Both of EPA's proposed cap-and-trade options also violate the Clean Air Act because they would not require each and every power plant to make emissions reductions. Instead, some plants would be able to avoid making reductions by buying or trading credits from other plants. There is no authority provided in the Clean Air Act's language or legislative history for allowing some facilities in a listed industrial category to avoid making significant emissions reductions of hazardous air pollutants.

And there is a good reason for this. Mercury trading significantly increases the likelihood and severity of "hotspots," or communities where mercury deposition is more prevalent. There is substantial evidence that local mercury emissions create local mercury problems. A report done by Environmental Defense analyzing EPA modeling data found that local emissions of mercury are largely responsible for mercury deposition. At hot spots across the United States, local sources often account for 50% to 80% of the mercury deposition. This is particularly troubling due to mercury's persistent, bio-accumulative properties. If we create and exacerbate hotpots, we will also increase the likelihood that communities will be left toxic for decades.

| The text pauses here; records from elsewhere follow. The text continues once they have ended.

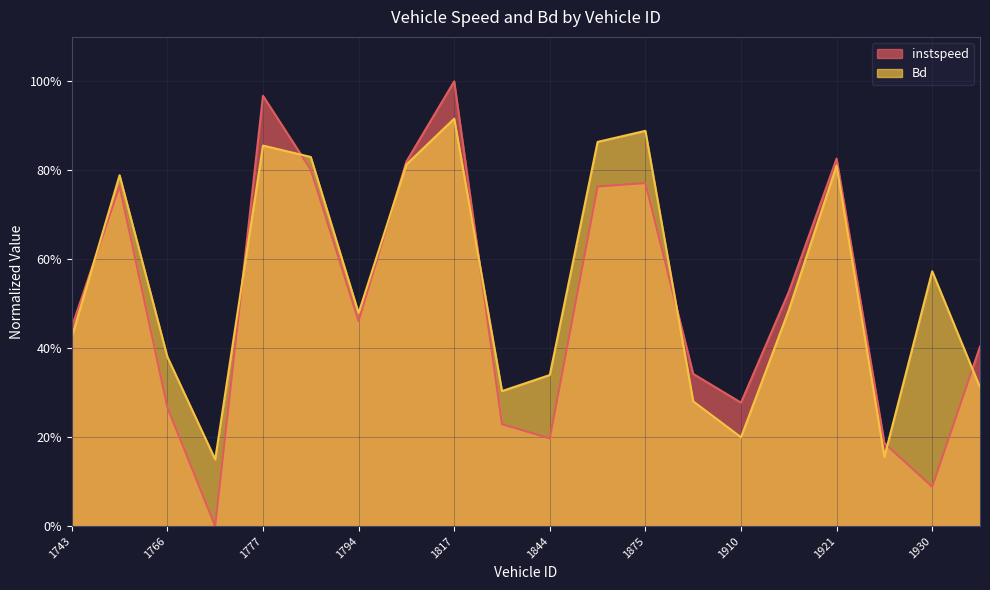

Reading right to left, transcribe all the data shown in this chart.

instspeed: 0.4	0.1	0.2	0.8	0.5	0.3	0.3	0.8	0.8	0.2	0.2	1.0	0.8	0.5	0.8	1.0	0.0	0.3	0.8	0.4
Bd: 0.3	0.6	0.2	0.8	0.5	0.2	0.3	0.9	0.9	0.3	0.3	0.9	0.8	0.5	0.8	0.9	0.2	0.4	0.8	0.4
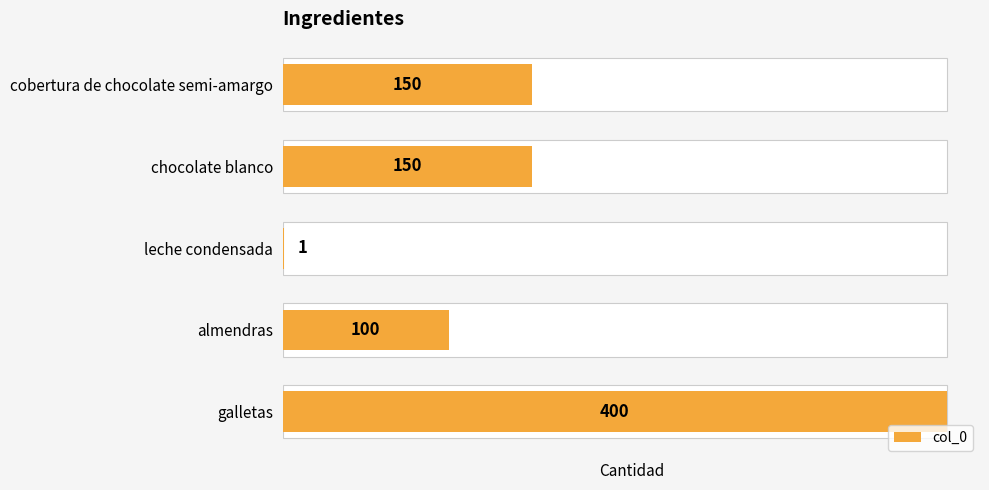

Does the chart contain any negative values?

No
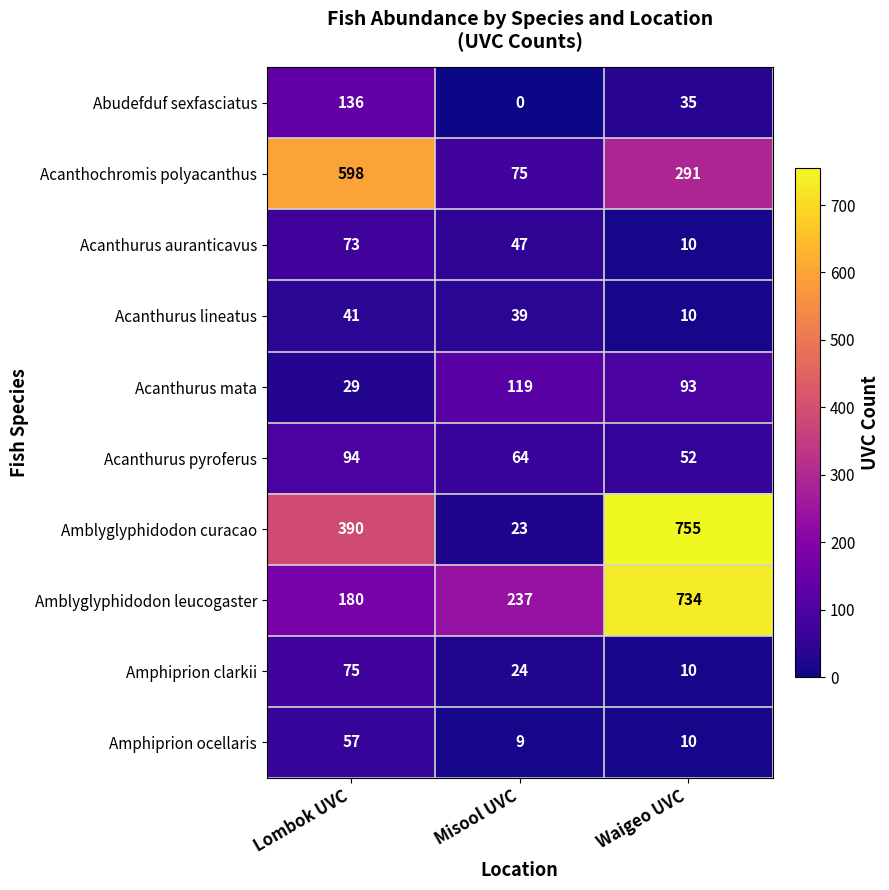

Reading right to left, extract all data points from this chart.

Abudefduf sexfasciatus: 35	0	136
Acanthochromis polyacanthus: 291	75	598
Acanthurus auranticavus: 10	47	73
Acanthurus lineatus: 10	39	41
Acanthurus mata: 93	119	29
Acanthurus pyroferus: 52	64	94
Amblyglyphidodon curacao: 755	23	390
Amblyglyphidodon leucogaster: 734	237	180
Amphiprion clarkii: 10	24	75
Amphiprion ocellaris: 10	9	57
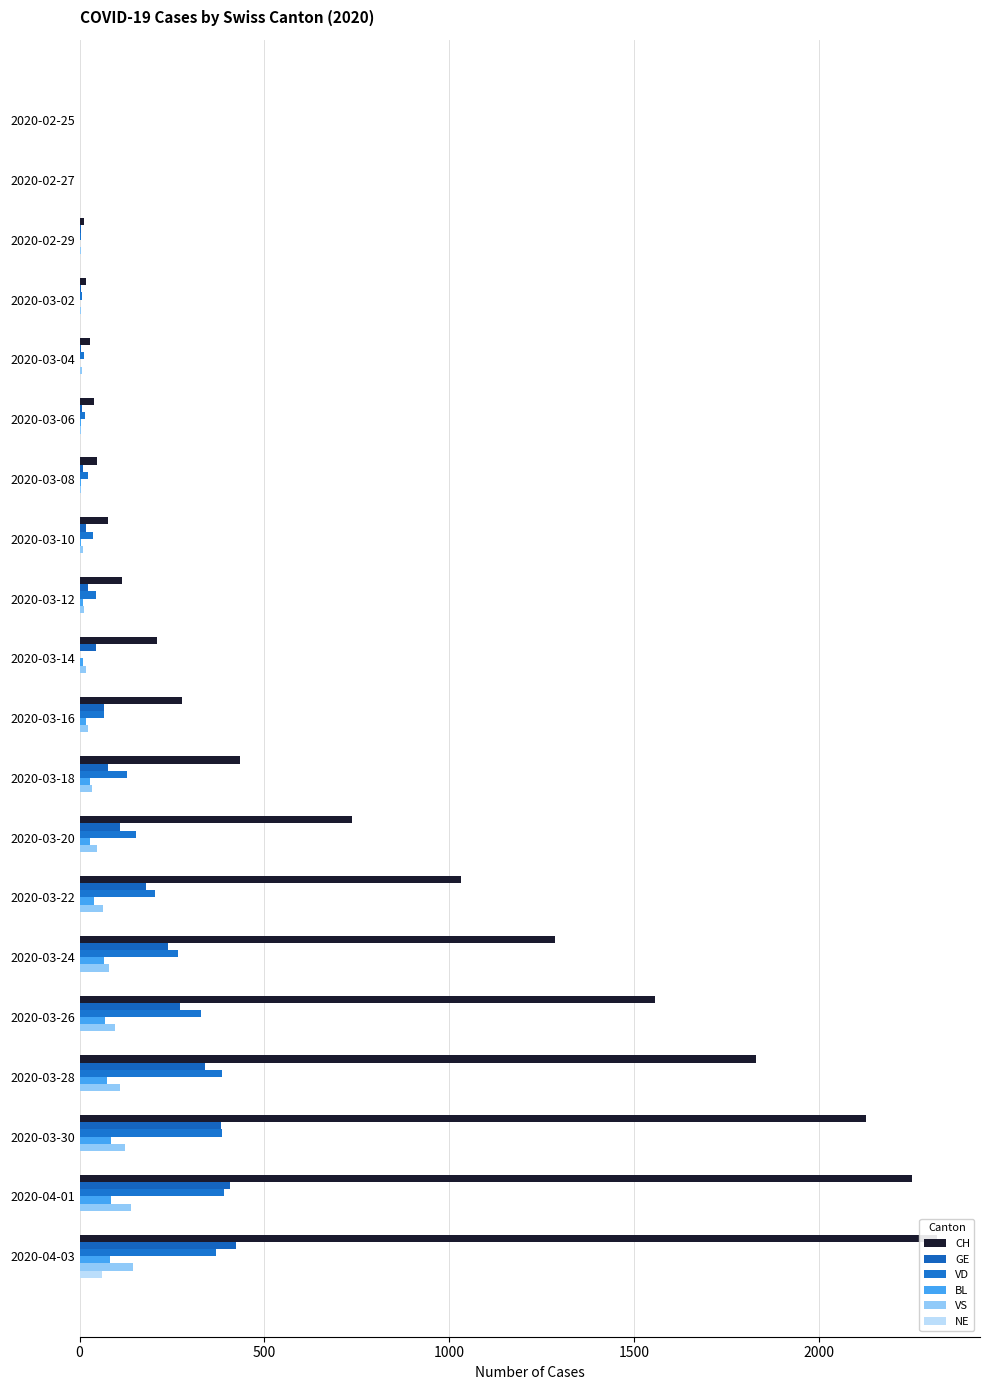

Is it true that CH equals 3382 at 2020-03-30?

False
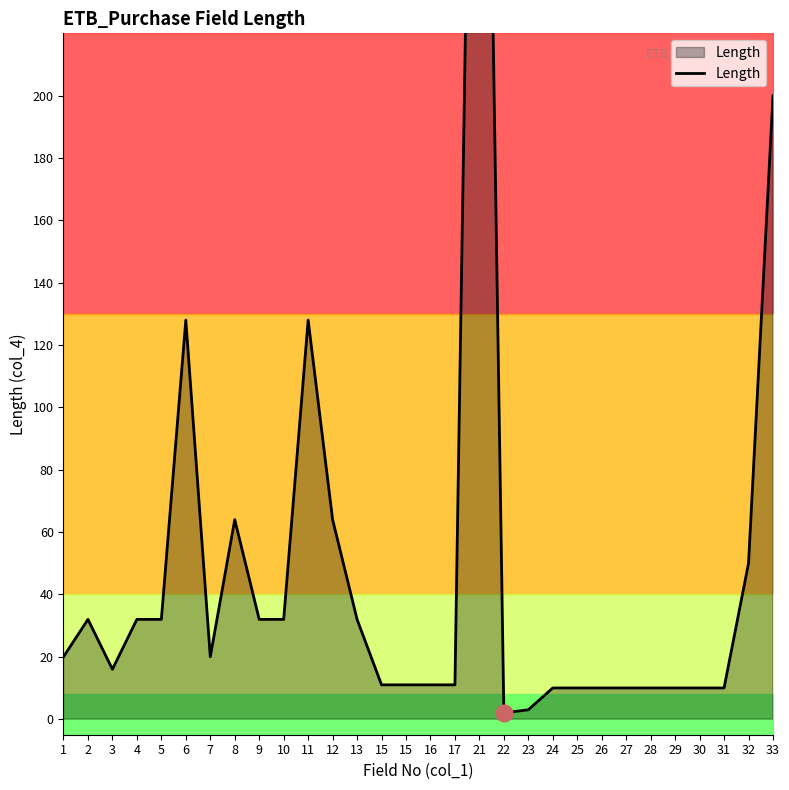

Does the chart have visible grid lines?

No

Requiring plant-specific controls, on the other hand, can go a long way towards solving local mercury problems. The state of Florida, the Environmental Protection Agency, and the U.S. Geological Survey issued a study of southern Florida and the Everglades that concluded that the levels of mercury contaminant found in largemouth bass and other wildlife of the Everglades declined by 60 to 75 percent since state and federal agencies began waging an aggressive campaign in the early 1990s to clean up municipal and medical-waste incinerators.

Finally, even your proposed options that do not allow emissions trading are indefensible under the Clean Air Act for they fail to require power plants to reduce as much mercury as is achievable in the near term. In 2001, your agency estimated that coal-fired power plants could achieve an average of 90 percent mercury reductions by 2008 under a MACT standard, regardless of the type of power plant or the type of coal burned. Not only are these emissions reductions achievable, studies indicate that the costs would be comparable to costs for controls for other pollutants. EPA's current proposal, on the other hand, disregards these studies as well as emerging state-of-the-art mercury control technologies. In the end, your proposal allows more than six to seven times more mercury for a decade longer than what your own staff deemed was achievable.

In sum, the proposal regarding mercury emissions from power plants is unacceptable and does not fulfill your obligation under the Clean Air Act. We urge you to go back to the drawing board and draft a new proposal that will require every plant to install state of the art mercury controls to achieve a nationwide reduction of 90% by 2008. We urge you to do this with adequate opportunity for public comment and while meeting the terms of the 1998 settlement agreement's December 15, 2004 deadline.